Passage to read:
Regarding MSSA, our results are consistent with studies conducted in inpatient and nursing home participants that also failed to find an association (4–7). Many of these studies were underpowered, calling for larger scale investigations. In line with the inverse association in our unadjusted analysis for MSSA and mortality, Wertheim et al. found that MSSA-colonized participants had longer survival than did noncolonized participants among patients with S. aureus bacteremia (3). They suggested that colonized patients might be more immunologically adapted to the endogenous S. aureus strains that caused the bacteremia or that exogenous strains in noncolonized patients were more virulent. In our case, we hypothesized that the negative association was imputable to some confounders, such as race/ethnicity, smoking, and co-morbidities (hypertension, cardiovascular diseases, stroke), instead of an independent association. We found that persons with MSSA were more likely to be non-Hispanic white and have asthma or diabetes than were persons without S. aureus nasal carriage, who were more likely be non-Hispanic black; have a lower poverty income ratio; be a smoker; and have hypertension, cardiovascular diseases, stroke, liver disease, or cancer. Concerning MRSA, Chan et al. observed that MRSA colonization was associated with higher mortality than non-MRSA colonization in nursing home residents in China followed for 2 years (8). Previous research also found that methicillin resistance in S. aureus bacteremia did not predict long-term mortality after adjustment for age, comorbidities, severity of acute illness, metastatic infections, and long-term facility resident status (1).
Delayed treatment initiation, virulence factors such as PVL, or both have been hypothesized to be responsible for excess mortality in MRSA infections and bacteremia. Subsequent research found that PVL was associated with decreased time from colonization to bacteremia but not to mortality (9). Again in confirmation of our results, Han et al. studied the effect of SCCmec type on the 30-day in-hospital mortality in 184 patients with MRSA and found SCCmec II significant in univariate analysis, but not after co-variates adjustment (10). That study also concluded that SCCmec II was a marker for disease severity instead of a predictor of mortality.

Source information:

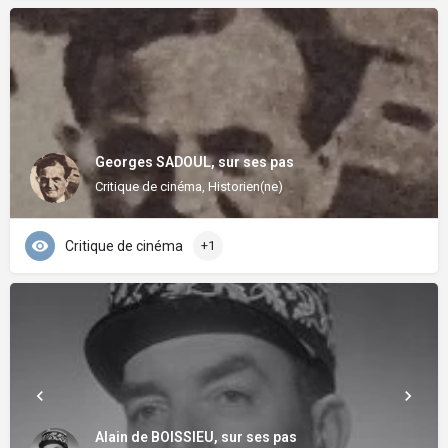
Georges SADOUL, sur ses pas
Critique de cinéma, Historien(ne)
Critique de cinéma
+1
Alain de BOISSIEU, sur ses pas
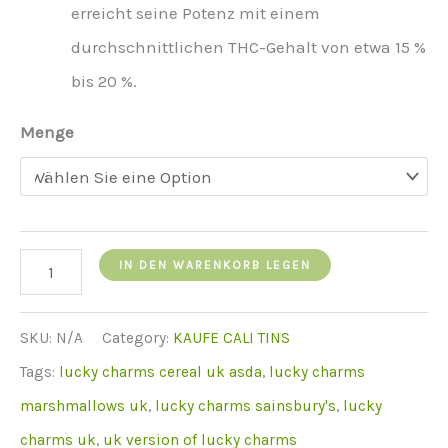
erreicht seine Potenz mit einem
durchschnittlichen THC-Gehalt von etwa 15 %
bis 20 %.
Menge
Lucky
IN DEN WARENKORB LEGEN
Charms
menge
SKU:
N/A
Category:
KAUFE CALI TINS
Tags:
lucky charms cereal uk asda
,
lucky charms
marshmallows uk
,
lucky charms sainsbury's
,
lucky
charms uk
,
uk version of lucky charms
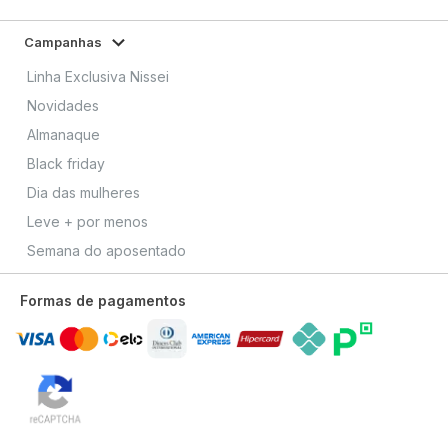
Campanhas
Linha Exclusiva Nissei
Novidades
Almanaque
Black friday
Dia das mulheres
Leve + por menos
Semana do aposentado
Formas de pagamentos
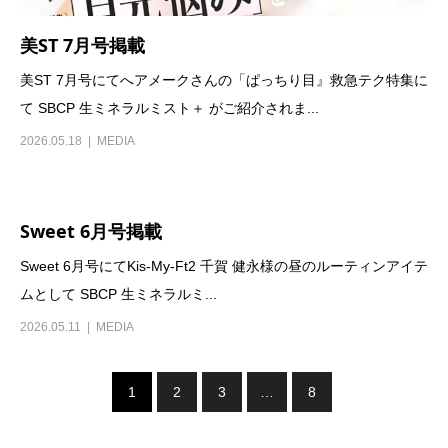
美ST 7月号掲載
美ST 7月号にてへアメークさんの「ぱっちり目』救急テク特集に
て SBCP 生ミネラルミスト＋ がご紹介されま...
2026.05.18
MEDIA
Sweet 6月号掲載
Sweet 6月号にてKis-My-Ft2 千賀 健永様の昼のルーティンアイテ
ムとして SBCP 生ミネラルミ...
2026.05.11
MEDIA
1
2
3
…
8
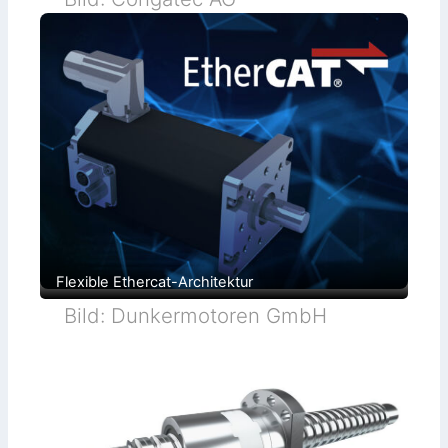
Flexible Ethercat-Architektur
Bild: Dunkermotoren GmbH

Work order 1: In the passage on S. aureus colonization and mortality, what did Han et al. conclude SCCmec II was a marker for?
Work order 2: Carry on the passage on S. aureus colonization and mortality, starting after its final sentence.

Exercise answer 1: Disease severity, rather than a predictor of mortality.

Exercise answer 2:
Our study had several limitations. The carriage of S. aureus could be transient in some cases and not always reflect the carriage pattern over time. Although the nares are the most common site for S. aureus carriage, extranasal sites can also harbor the organism (11). S. aureus carriage was tested in 2001–2004 and might not reflect the current epidemiology and MRSA strain types. Data on co-morbidities, such as cardiovascular or liver diseases and cancer, were not available for participants 18–19 years of age and were coded as missing in the analyses. We did not compare death for the genes encoding enterotoxins because of their limited numbers. However, these NHANES data are the only national data available, and the major strengths of our study include the sample size representative of the US population with generalizable findings and higher power for statistical inferences.
Our findings are of public health and clinical importance because a lack of independent association between colonization by S. aureus and mortality implies that decolonization might not prevent death. Some studies indicate that decolonization of patients at high risk for infections could reduce the number of subsequent S. aureus infections, but evidence remains limited that it prevents death (5).
Dr. Mendy is a physician completing a PhD in epidemiology at the University of Iowa. His research focuses on infectious causes of chronic diseases.